*Set problem 1*:
From the K2-332 b article, set down the passage that begins at the words "Potentially habitable exoplanet" and stops after the words "the 2MASS catalog.".
*Set problem 2*:
Answer these from the K2-332 b article:
(a) What spectral type is the star K2-332?
(b) What is the planet's average transit time?
(c) What equilibrium temperature does the planet have?

K2-332 b

Discovery
- Discovery date: 2016

Orbital characteristics
- Eccentricity: <0.05
- Orbital period (sidereal): 17.7 days

Physical characteristics
- Mean radius: 2.2 R_{🜨}
- Mass: 5.47 M_{🜨}
- Mean density: 2.83 g/cm3
- Temperature: 266 K

= K2-332 b =

Potentially habitable exoplanet

K2-332 b (also EPIC 211579112.01) is a potentially habitable Super-Earth or Mini-Neptune exoplanet with a radius of 2.2 Earths. It is in the empirical habitable zone, receiving 1.17 times the light that Earth gets from the sun. Its star, K2-332, is type M4V, with a temperature of ~3300 K. It was detected using the transit method in 2016 and is 402 light-years away.

== Discovery ==
The planet is confirmed to exist and was discovered by the K2 "Second Light" mission in 2016. It was originally referred to by its EPIC designation. The average transit time is 2 hours and 2 minutes and the average depth is 0.6508%. The object's star is within the 2MASS catalog.

== Characteristics ==

=== Mass, radius, and temperature ===
The planet has an estimated mass of 5.47 earths, and at a radius of more than twice that of the Earth, the density corresponds to that of a watery or gaseous Mini-Neptune rather than a rocky Super-Earth. It has an equilibrium temperature of 266 K, somewhat higher than Earth's.

=== Orbit and host star ===
The planet orbits within the inner part of the habitable zone, about 1/3 of the way between the runaway G limit for Super-Earths and the absolute inner edge. Its orbital period is 17.7 days, but the planet has an unknown semi-major axis. Its star is a dim red dwarf with about 20% the mass and size of the sun. In its habitable-zone orbit, the planet receives 1.17 times the insolation Earth gets from the sun.

== Habitability ==

=== General habitability and atmosphere ===
The planet is large (over 2 Earth-radii) and has a low density consistent with that of a watery or Neptune-like planet and not a silicate planet or a partially metallic planet like Earth. This compromises its habitability, for a solid surface is required for life to develop spontaneously on a planet.

*Provided data*:
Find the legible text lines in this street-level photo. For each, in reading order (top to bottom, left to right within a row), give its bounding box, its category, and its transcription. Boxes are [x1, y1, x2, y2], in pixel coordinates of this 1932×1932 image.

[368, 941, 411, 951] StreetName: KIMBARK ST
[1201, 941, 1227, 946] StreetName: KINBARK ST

*Final result 1*:
Potentially habitable exoplanet

K2-332 b (also EPIC 211579112.01) is a potentially habitable Super-Earth or Mini-Neptune exoplanet with a radius of 2.2 Earths. It is in the empirical habitable zone, receiving 1.17 times the light that Earth gets from the sun. Its star, K2-332, is type M4V, with a temperature of ~3300 K. It was detected using the transit method in 2016 and is 402 light-years away.

== Discovery ==
The planet is confirmed to exist and was discovered by the K2 "Second Light" mission in 2016. It was originally referred to by its EPIC designation. The average transit time is 2 hours and 2 minutes and the average depth is 0.6508%. The object's star is within the 2MASS catalog.

*Final result 2*:
(a) M4V
(b) 2 hours and 2 minutes
(c) 266 K